Iran's Top Nuclear Negotiator Steps Down

The Iranian government announced Saturday that its top nuclear negotiator had resigned, a move seen as a victory for hardline President Mahmoud Ahmadinejad that could bring about an even tougher stance in ongoing talks.

Government spokesman Gholam Hossein Elham, said Saeed Jalili, a little-known deputy foreign minister for European and American affairs, was to succeed Ali Larijani as lead negotiator effective immediately.

Larijani in many cases held a hardline view on the nuclear standoff between Iran and the West but was also considered to be a more moderate figure than Ahmadinejad within Iran's hardline camp. He was seen as more committed to a diplomatic solution over Iran's nuclear program while Ahmadinejad is seen as not favoring talks with the West.

Larijani's resignation was interpreted by many here as giving Ahmadinejad a free hand in dictating his views to the less experienced Jalili.

Elham did not give a specific reason for Larijani's resignation other than to say he wanted to focus on "other political activities."

"Larijani had resigned repeatedly. Finally, the president accepted his resignation," Elham told reporters.

The United States and some of its allies accuse Iran of secretly trying to develop nuclear weapons. Iran denies the claim, saying its program is for peaceful purposes including generating electricity.

Elham stressed that Iran's nuclear policy would not change because of Larijani's resignation.

"Iran's nuclear policies are stabilized and unchangeable. Managerial change won't bring any changes in (those) policies," Elham said.

The spokesman said a meeting between the nuclear negotiator and the European Union foreign policy chief, Javier Solana, scheduled for Tuesday in Rome would still take place.

"Despite Larijani's resignation, meetings ... won't change. Larijani's successor will meet Solana instead," Elham said.

Ahmadinejad was elected president in 2005 and appointed Larijani, a former Revolutionary Guards Corps commander and a close ally of supreme leader Ayatollah Ali Khamenei, to replace Hasan Rowhani, considered a moderate politician. Ahmadinejad had accused Rowhani and his team of technocrats as weak and giving too many concessions in nuclear talks with European nations.
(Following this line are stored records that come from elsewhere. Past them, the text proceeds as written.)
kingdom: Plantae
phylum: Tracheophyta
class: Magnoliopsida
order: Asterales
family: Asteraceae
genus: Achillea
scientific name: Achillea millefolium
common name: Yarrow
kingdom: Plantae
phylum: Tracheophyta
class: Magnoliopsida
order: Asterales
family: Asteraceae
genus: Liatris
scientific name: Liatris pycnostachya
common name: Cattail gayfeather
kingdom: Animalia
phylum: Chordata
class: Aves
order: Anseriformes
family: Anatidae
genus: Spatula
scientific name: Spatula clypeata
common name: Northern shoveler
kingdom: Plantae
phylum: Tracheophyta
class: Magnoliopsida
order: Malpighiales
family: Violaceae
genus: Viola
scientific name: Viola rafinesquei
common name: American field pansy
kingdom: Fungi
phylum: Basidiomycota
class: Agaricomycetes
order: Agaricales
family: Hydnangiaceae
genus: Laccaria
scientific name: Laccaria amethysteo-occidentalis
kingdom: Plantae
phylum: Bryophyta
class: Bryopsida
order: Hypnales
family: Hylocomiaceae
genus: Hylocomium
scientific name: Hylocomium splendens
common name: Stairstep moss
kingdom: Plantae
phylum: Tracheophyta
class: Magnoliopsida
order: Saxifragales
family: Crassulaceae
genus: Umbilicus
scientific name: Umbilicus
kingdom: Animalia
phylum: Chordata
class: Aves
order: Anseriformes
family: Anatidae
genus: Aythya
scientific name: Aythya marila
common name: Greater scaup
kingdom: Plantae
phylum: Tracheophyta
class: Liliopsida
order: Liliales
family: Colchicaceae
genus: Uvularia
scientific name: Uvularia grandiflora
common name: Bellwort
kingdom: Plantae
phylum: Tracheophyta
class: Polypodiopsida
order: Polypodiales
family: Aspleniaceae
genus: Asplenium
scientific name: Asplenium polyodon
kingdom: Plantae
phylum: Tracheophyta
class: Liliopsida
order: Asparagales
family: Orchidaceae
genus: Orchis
After Larijani was appointed, Iran took a more defiant approach to its nuclear program. It resumed uranium enrichment activities, leading to its referral to the U.N. Security Council by the International Atomic Energy Agency in 2006. Iran's refusal to halt enrichment subsequently prompted a resolution by the U.N. Security Council imposing sanctions on Iran in December 2006 and another resolution widening the sanctions in March.

In 2006, Larijani rejected Western economic incentives in return for a suspension of Iran's nuclear activities, saying the Security Council "should not think that they can make us happy with candies."

However, differences between Larijani and Ahmadinejad were revealed earlier this year when Larijani became upset after the president contradicted him on whether Iran would attend a meeting in Egypt to discuss Iraq. Larijani traveled to Baghdad in May to discuss Iran's conditions for attending the meeting but was upset after a reporter at the Baghdad airport said Ahmadinejad had already confirmed that Iran would attend.

Larijani's absence during Russian President Vladimir Putin's meeting with Khamenei, last week further raised eyebrows in Iran's political circles.

Before he was appointed, Larijani was the head of Iran's state-run radio and television network and was seen as one of the hard-liners' most effective weapon in curtailing former President Mohammad Khatami's reform program. At the time, Larijani used the official media as a weapon to suppress democratic reforms and prohibited the broadcast of information that might have been harmful to hardline clerics.